* BEGIN RECORDS SUPPLIED *

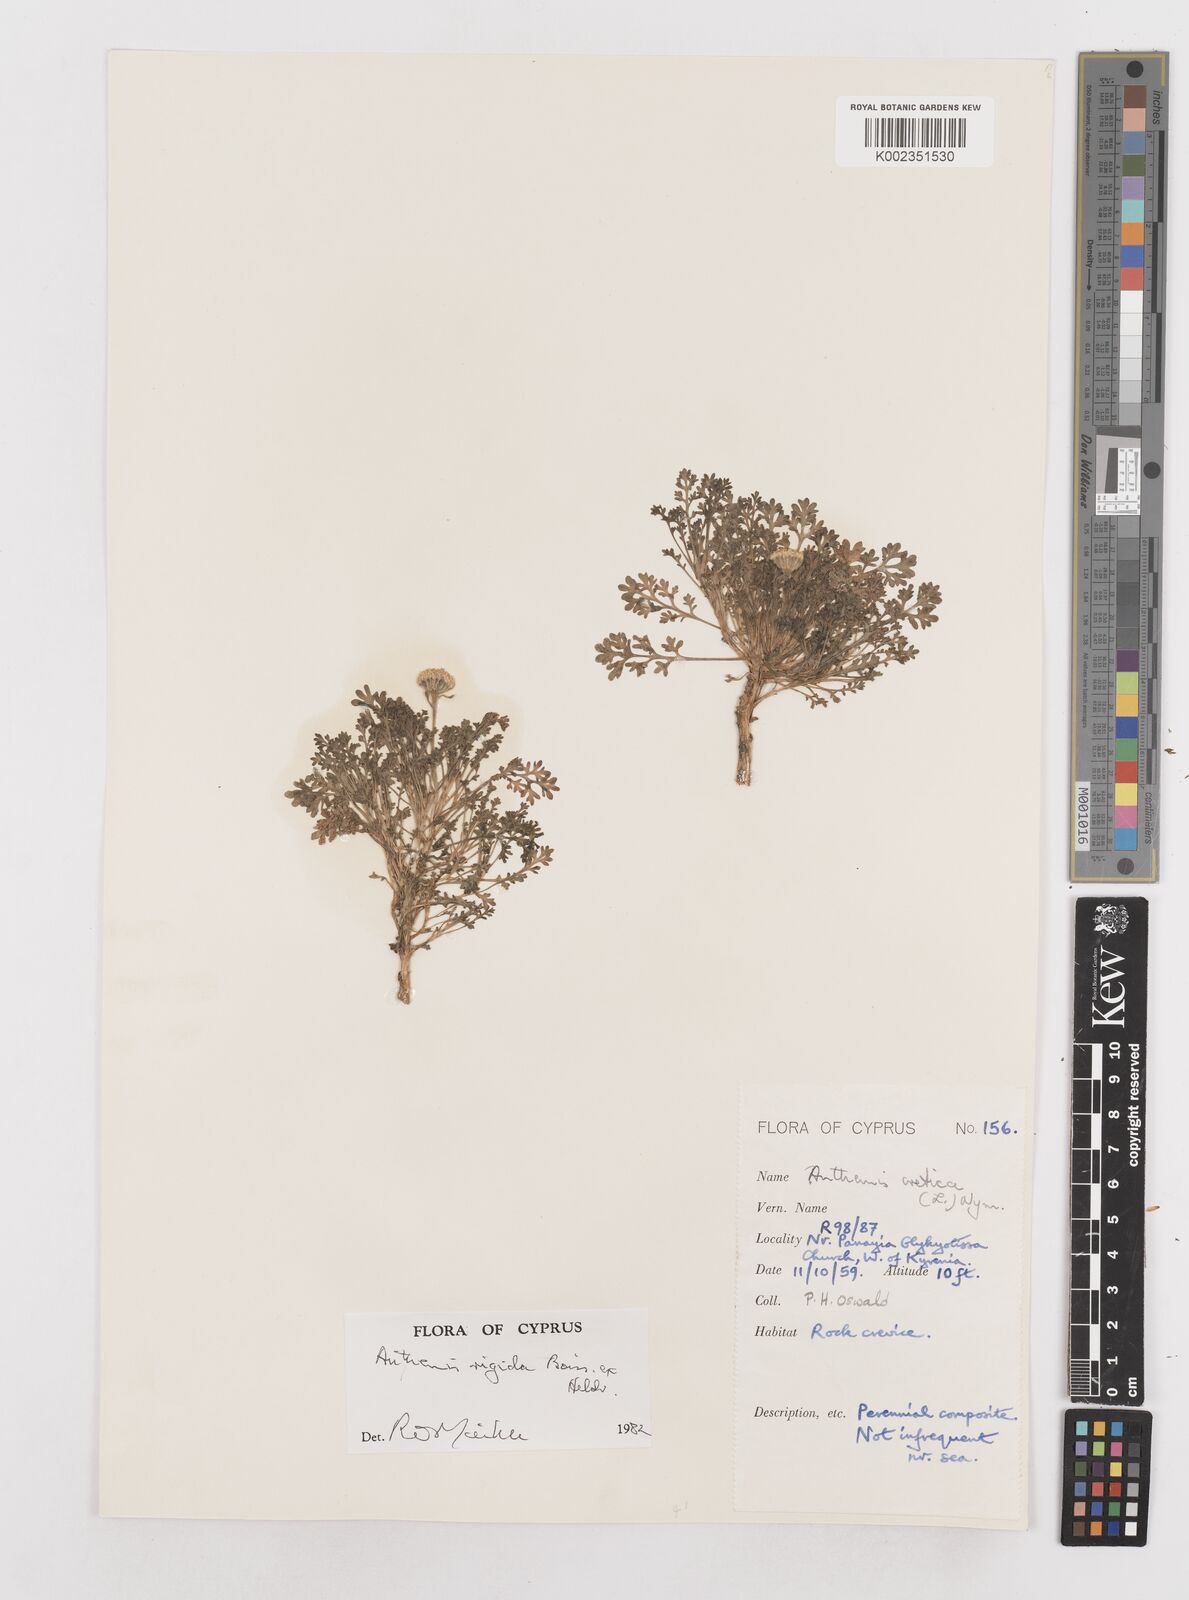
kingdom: Plantae
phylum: Tracheophyta
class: Magnoliopsida
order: Asterales
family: Asteraceae
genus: Anthemis
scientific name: Anthemis rigida
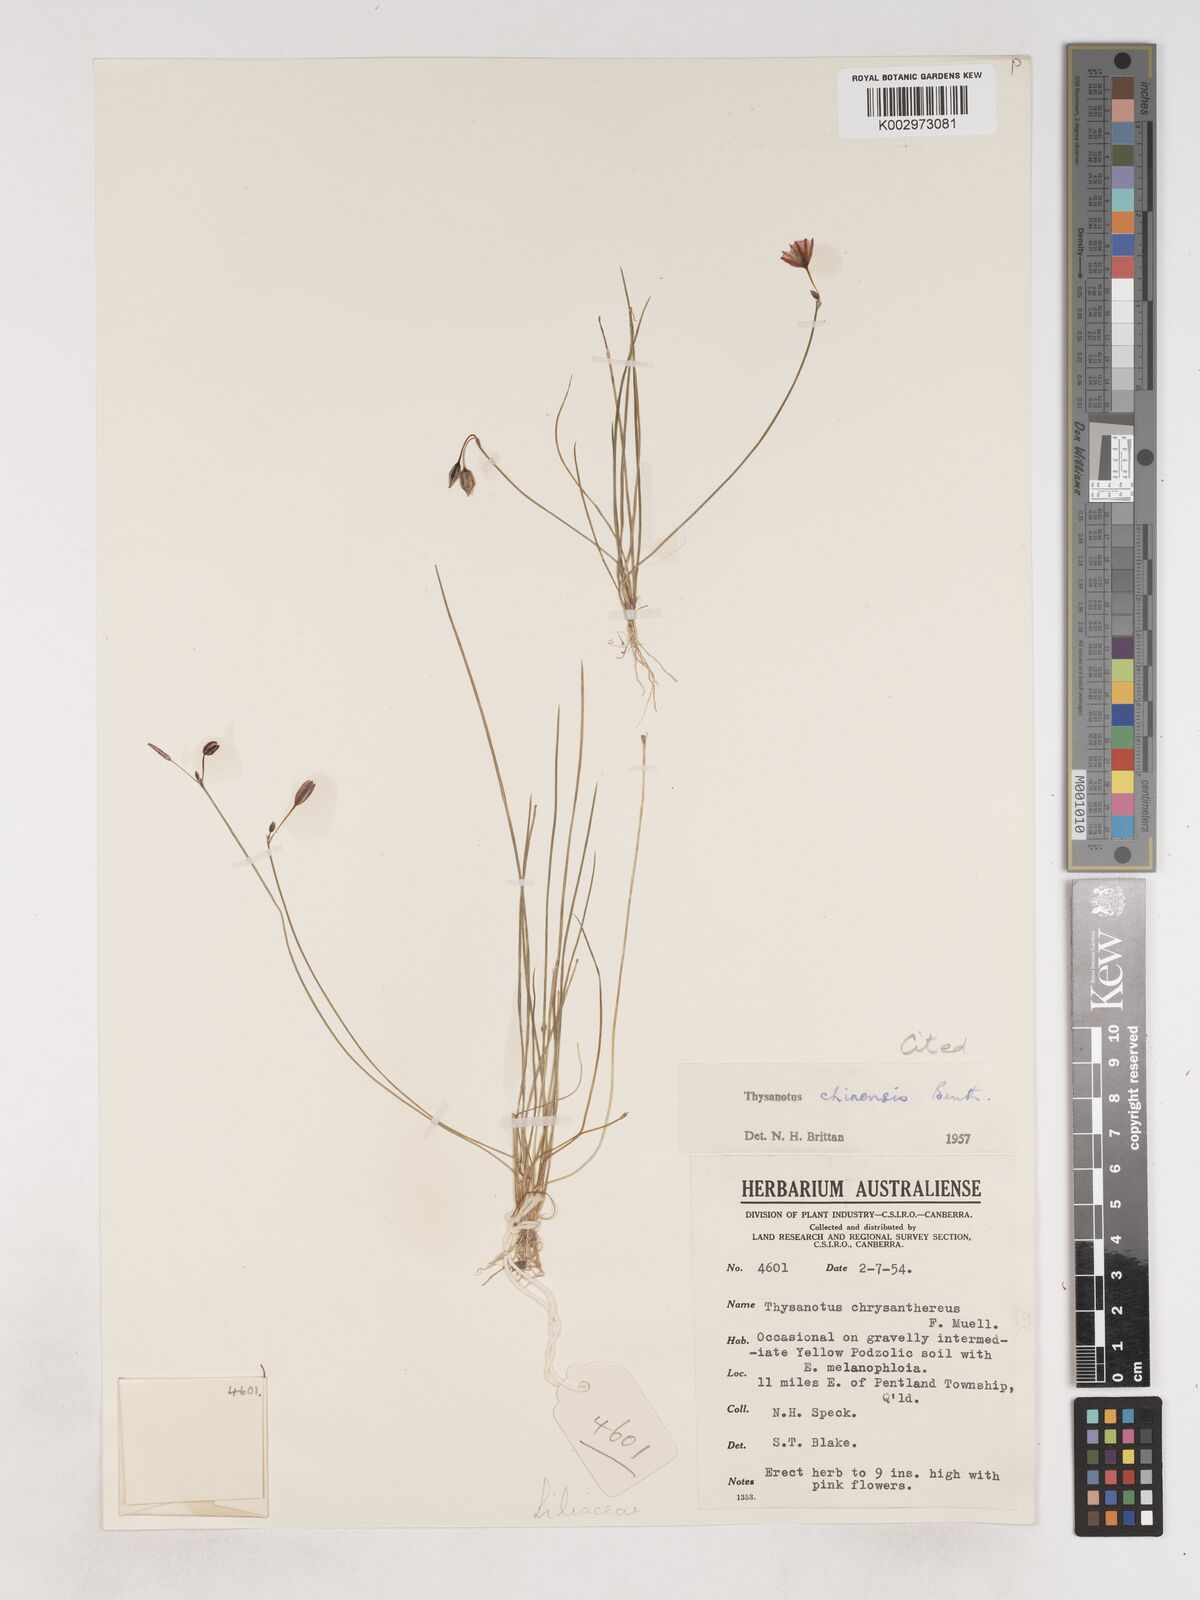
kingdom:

* END RECORDS SUPPLIED *

_EXERCISE TASK:_ Render every line of the material above as a numbered list, skipping any blank lines. Omit the pictures from your answer.

_TASK SOLUTION:_
1. kingdom: Plantae
2. phylum: Tracheophyta
3. class: Magnoliopsida
4. order: Asterales
5. family: Asteraceae
6. genus: Anthemis
7. scientific name: Anthemis rigida
8. kingdom:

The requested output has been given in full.